O déficit das empresas estatais federais alcançou R$ 6,35 bilhões no acumulado até outubro, segundo dados divulgados pelo Banco Central. O resultado, um dos piores da série histórica, foi impulsionado principalmente pela grave crise financeira dos Correios, que sozinha derrubou o desempenho do setor e obrigou o governo a bloquear R$ 3 bilhões do orçamento para compensar o rombo.
De acordo com o relatório, as despesas das companhias públicas superaram com folga as receitas nos dez primeiros meses do ano, aproximando o saldo negativo de todo o recorde de 2024, mesmo antes do encerramento anual.
O maior problema se concentra nos Correios, que registraram prejuízo superior a R$ 4 bilhões apenas no primeiro semestre de 2025, com projeção de encerrar o ano acumulando R$ 10 bilhões em perdas. Apesar da situação crítica, o ministro da Fazenda, Fernando Haddad, voltou a descartar a privatização da empresa. A estatal aposta em um novo plano de reestruturação, que promete levantar R$ 20 bilhões em receitas e economias futuras.

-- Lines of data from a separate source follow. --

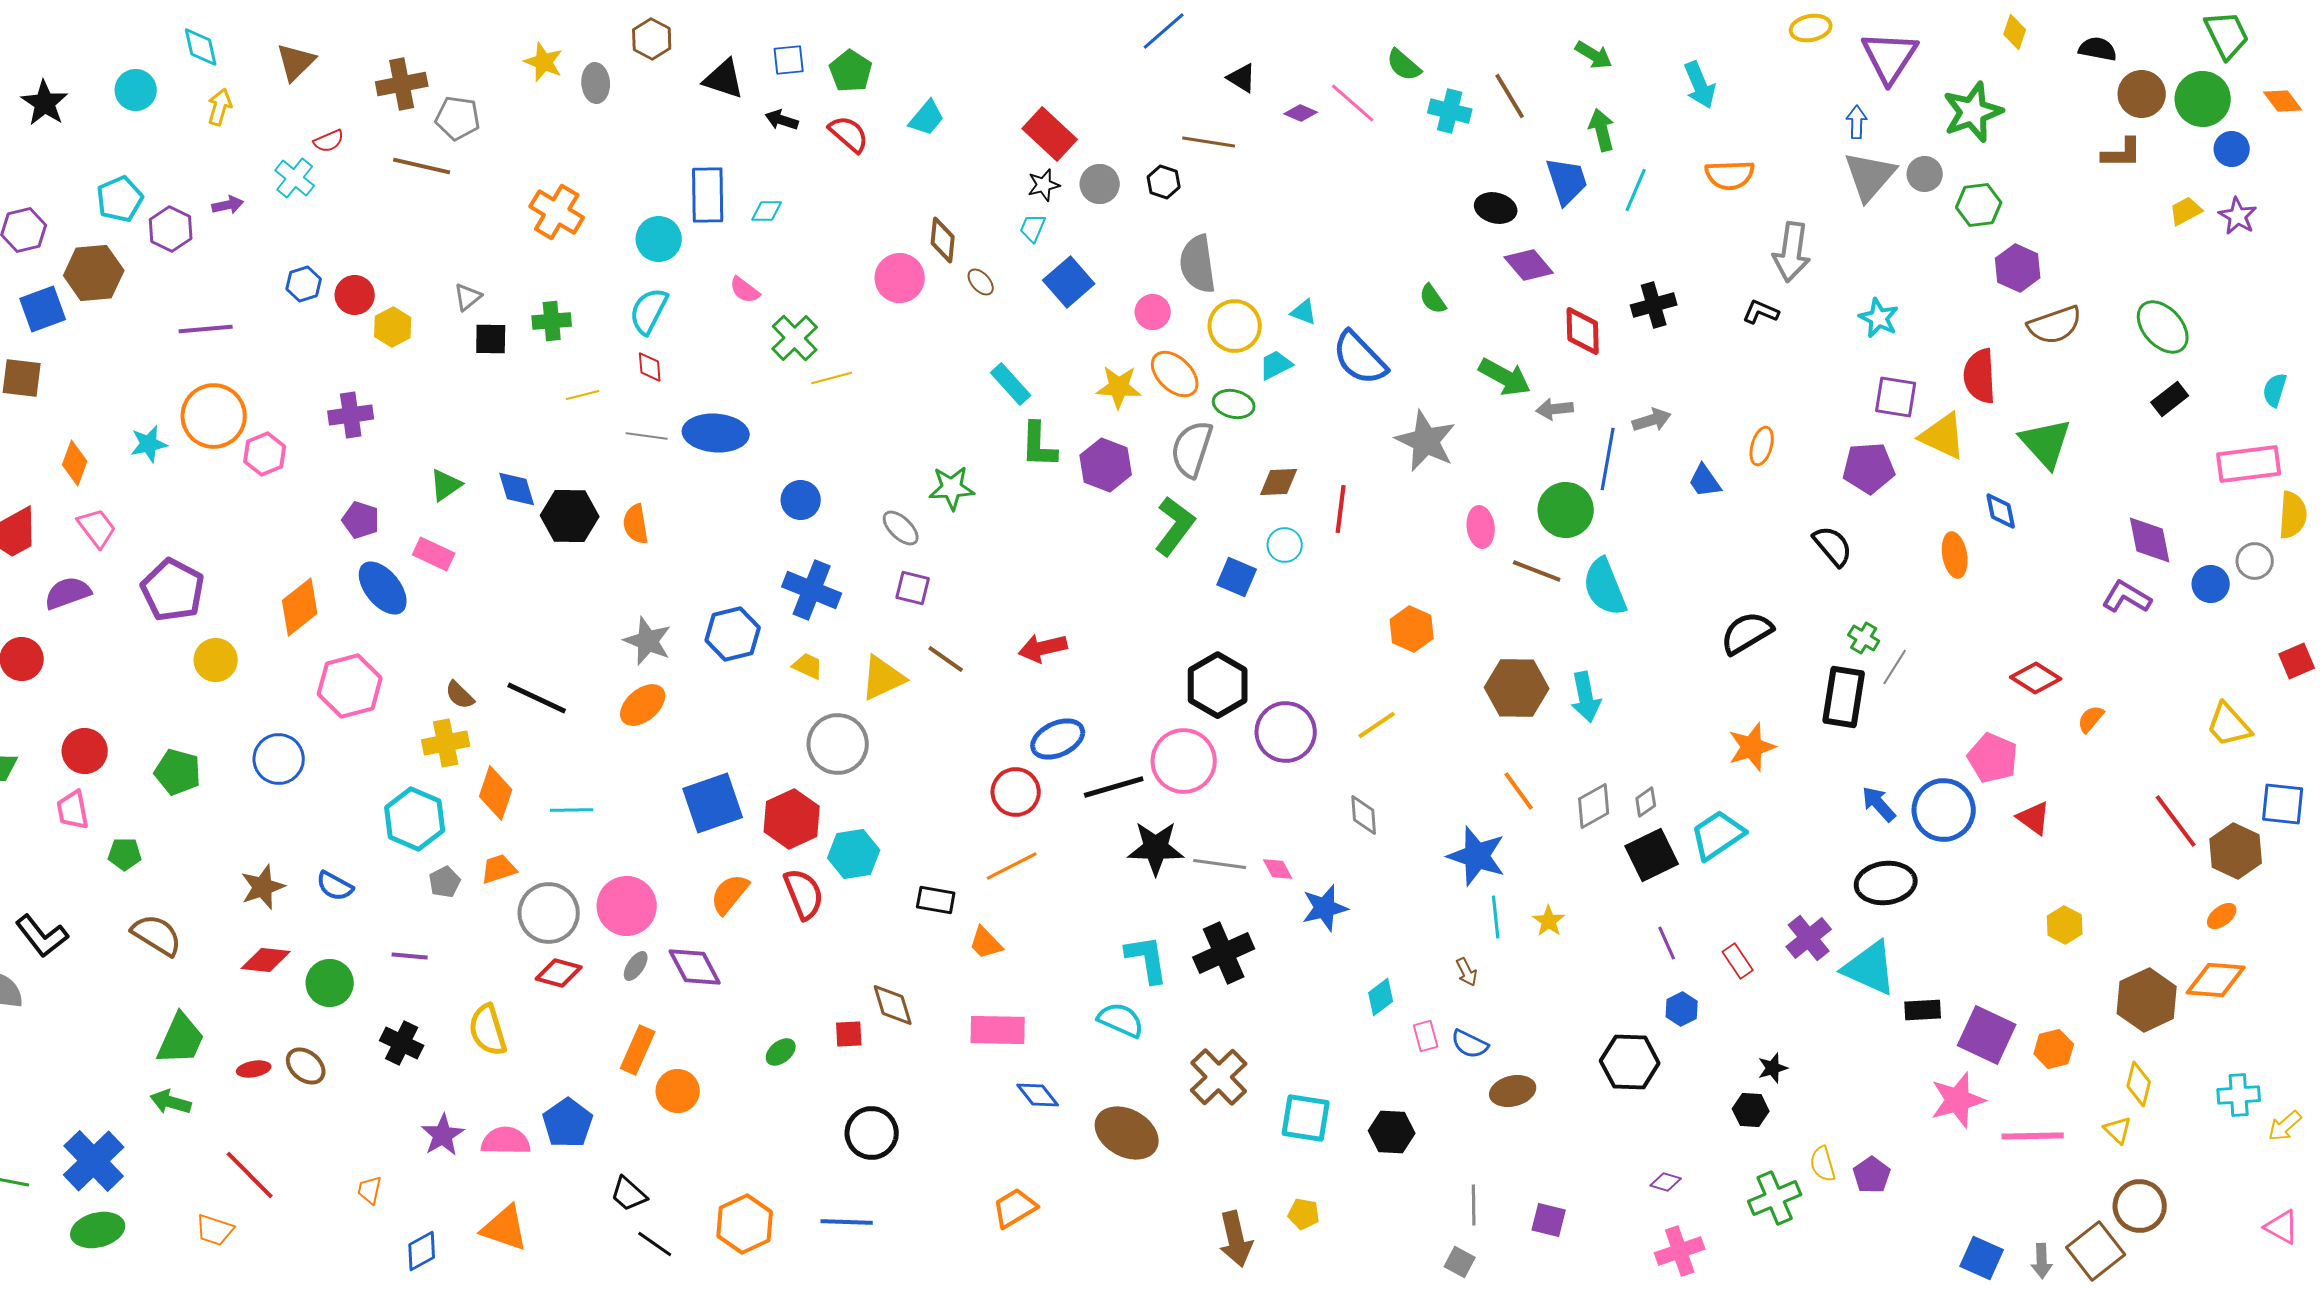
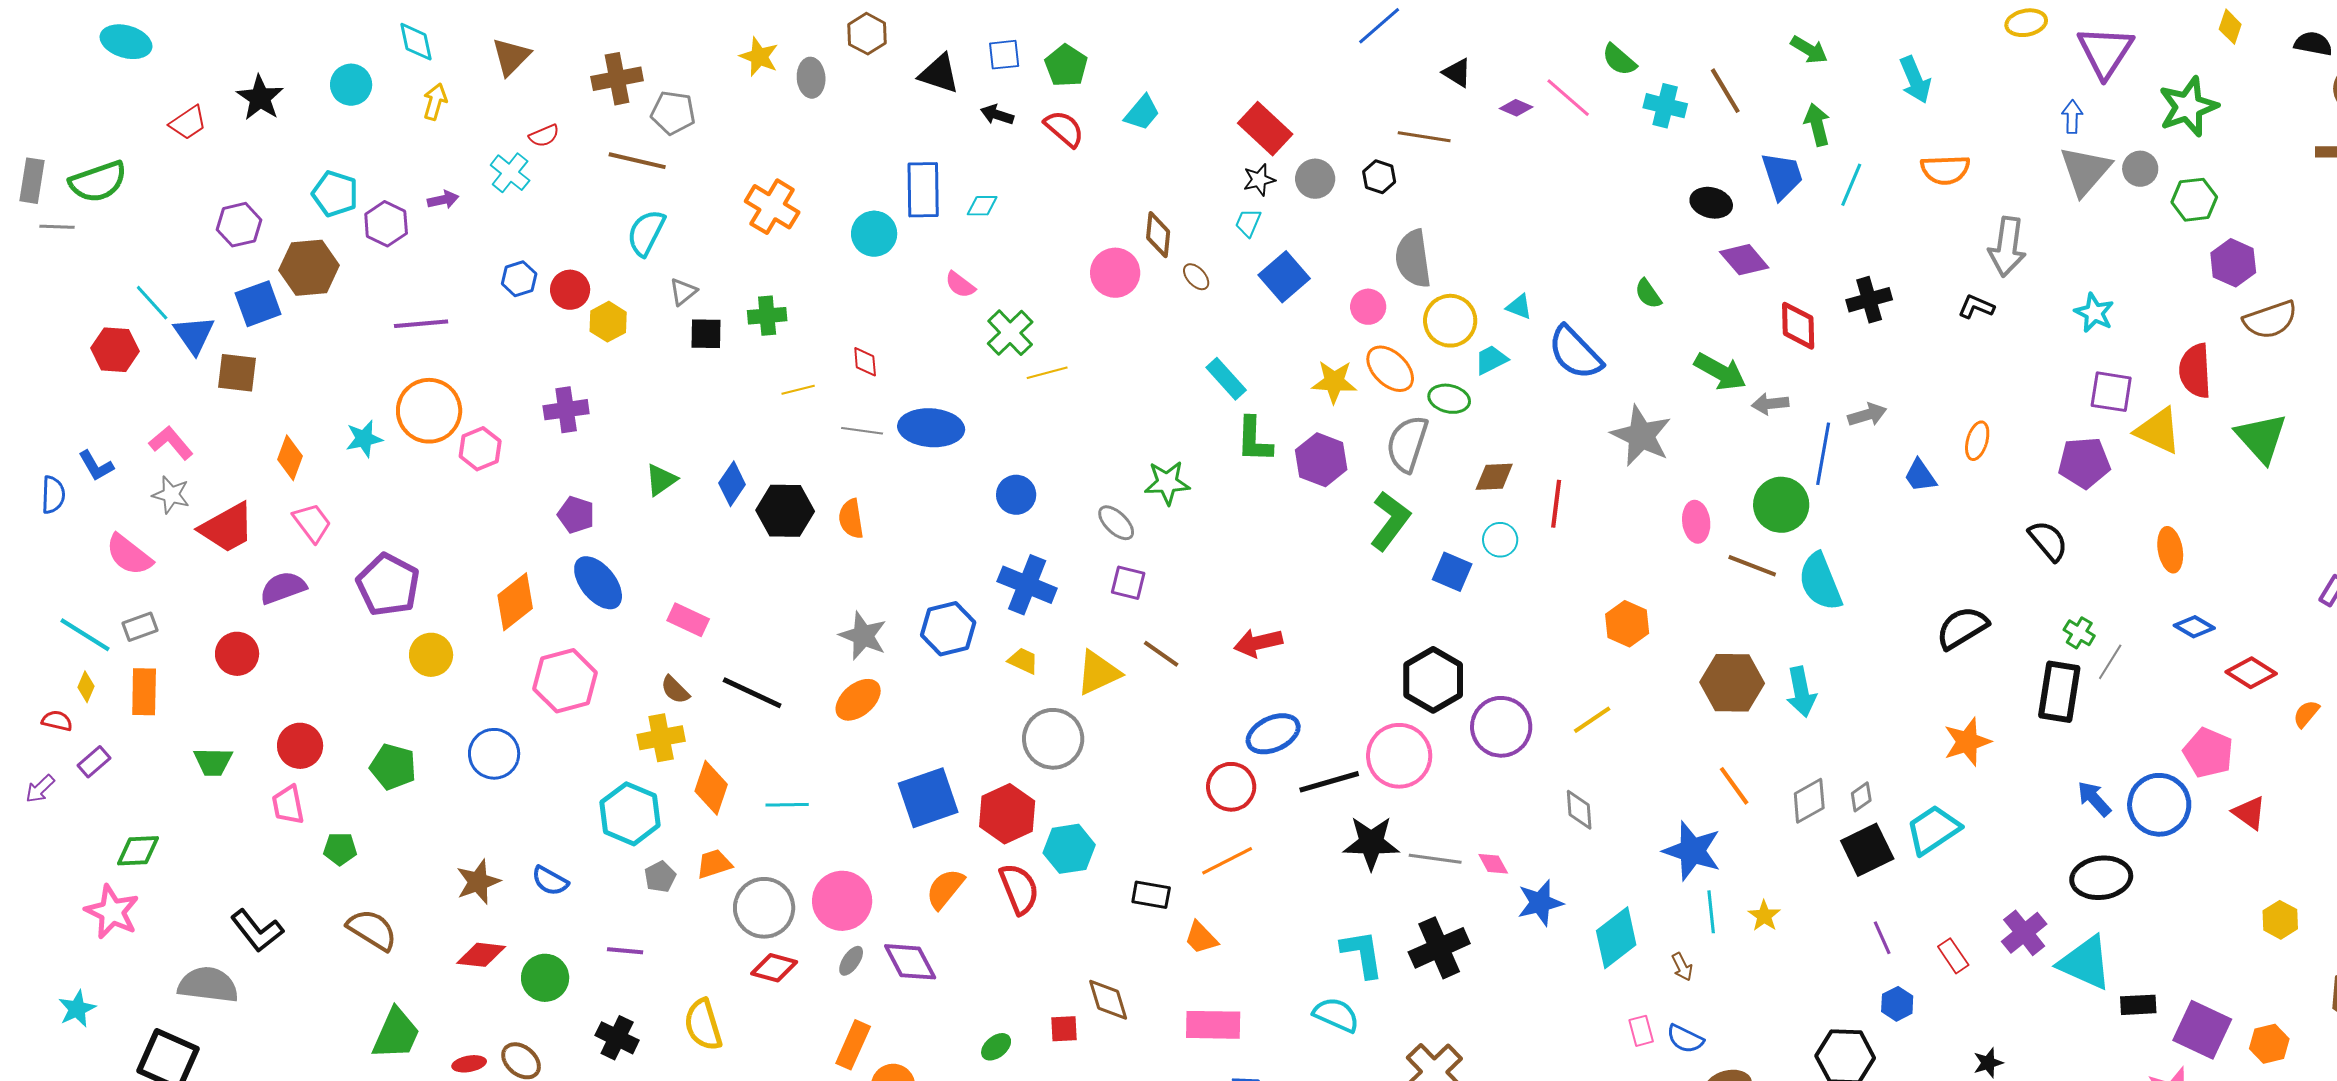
cyan pentagon: (120, 199) -> (335, 194), turned -30
cyan semicircle: (649, 311) -> (646, 233), moved
blue diamond: (517, 489) -> (732, 484), turned 51
blue diamond: (2001, 511) -> (2194, 627), moved, turned -48
pink rectangle: (434, 554) -> (688, 620), moved
cyan diamond: (1381, 997) -> (1616, 938), moved, size x1.6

Outras estatais também pressionam o caixa federal. A Eletronuclear solicitou um aporte de R$ 1,4 bilhão ao Tesouro Nacional para cobrir necessidades emergenciais. No relatório de Riscos Fiscais da União, o governo alerta que outras companhias podem seguir o mesmo caminho ao longo do ano, elevando a tensão sobre as contas públicas.
O cenário reforça a preocupação de especialistas com o impacto das estatais no equilíbrio fiscal e evidencia os desafios do governo para conter déficits crescentes enquanto tenta evitar novas contenções orçamentárias.